═════ DATASET ENTRIES ═════

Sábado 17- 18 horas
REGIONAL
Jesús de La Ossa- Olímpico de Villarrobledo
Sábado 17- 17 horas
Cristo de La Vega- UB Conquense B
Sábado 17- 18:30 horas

═════

YOUR TASK.
Pull every line of text from the records above and reproduce each one word for word, in its original order.

OUTPUT FOR THIS EXERCISE.
Sábado 17- 18 horas
REGIONAL
Jesús de La Ossa- Olímpico de Villarrobledo
Sábado 17- 17 horas
Cristo de La Vega- UB Conquense B
Sábado 17- 18:30 horas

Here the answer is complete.